We're already in a trade war with China, and have been for the past 20-25 years.
It is true that Chinese officials have the upper hand in the short term because they don't have to answer to constituents as do American politicians -- and November is closer than you think.
In the long term, who knows... ...either way, it reminds me of a game of chicken.
Fact is we could obliterate China and make them bend to our whim in literally a week if we wanted to.
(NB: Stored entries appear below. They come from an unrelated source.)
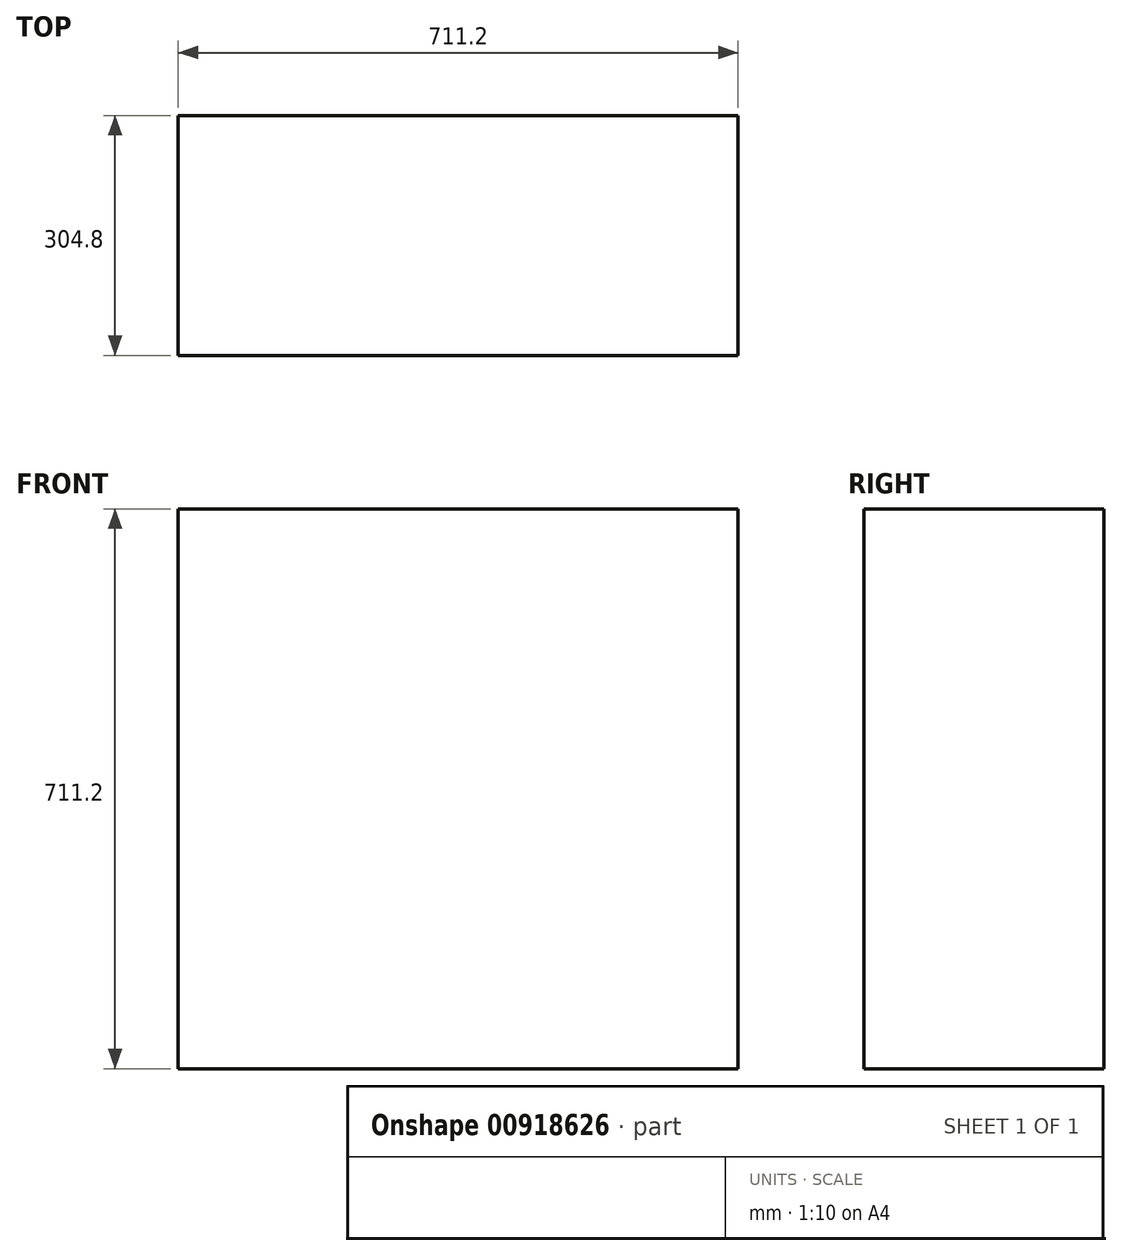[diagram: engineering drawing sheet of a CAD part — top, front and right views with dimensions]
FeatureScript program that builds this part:
annotation { "Feature Type Name" : "Feature", "Feature Type Description" : "" }
export const myFeature = defineFeature(function(context is Context, id is Id, definition is map)
    precondition{}
    {
        {
            var Q0;
            Q0=qCreatedBy(makeId("Front.planeOp"),FACE);
            var sketch = newSketch(context, id + "F0", { "sketchPlane" : qUnion([Q0])});
            skLineSegment(sketch, "E0.bottom", {"start": v(-355.6, 355.6) * mm, "end": v(355.6, 355.6) * mm});
            skLineSegment(sketch, "E0.top", {"start": v(-355.6, -355.6) * mm, "end": v(355.6, -355.6) * mm});
            skLineSegment(sketch, "E0.left", {"start": v(-355.6, 355.6) * mm, "end": v(-355.6, -355.6) * mm});
            skLineSegment(sketch, "E0.right", {"start": v(355.6, 355.6) * mm, "end": v(355.6, -355.6) * mm});
            skLineSegment(sketch, "E1", {"start": v(-355.6, 355.6) * mm, "end": v(355.6, -355.6) * mm, "construction": true});
            skSolve(sketch);
        }
        {
            var Q0;
            Q0=makeQuery(id+"F0.imprint","IMPRINT",FACE,{"disambiguationData":[TD([[makeQuery(id+"F0.imprint","IMPRINT",EDGE,{"derivedFrom":sQuery(id+"F0.wireOp",EDGE,"E0.bottom")}),-1.0]])]});
            extrude(context, id + "F1", {"entities" : qUnion([Q0]), "depth" : 304.8 * mm, "offsetDistance" : 25.4 * mm});
        }
    });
Their entire economy would collapse if we saaay slapped 200% tariffs on ALL goods from China. Us? We could still import shit from India, Vietnam, etc etc etc and hardly even feel it. But Trump is being just enough of a dick to look like a dick, but not enough of a dick to actually force China to bow down like they would have to if he really busted out the proverbial big guns.
Frankly I wouldn't mind if he did just straight up demand they drop ALL tariffs on US goods, and we would do the same for them, with the stick in that situation being insanely high tariffs across the board. He'd accomplish more for REAL free trade in a week than idiot politicians have done in a century.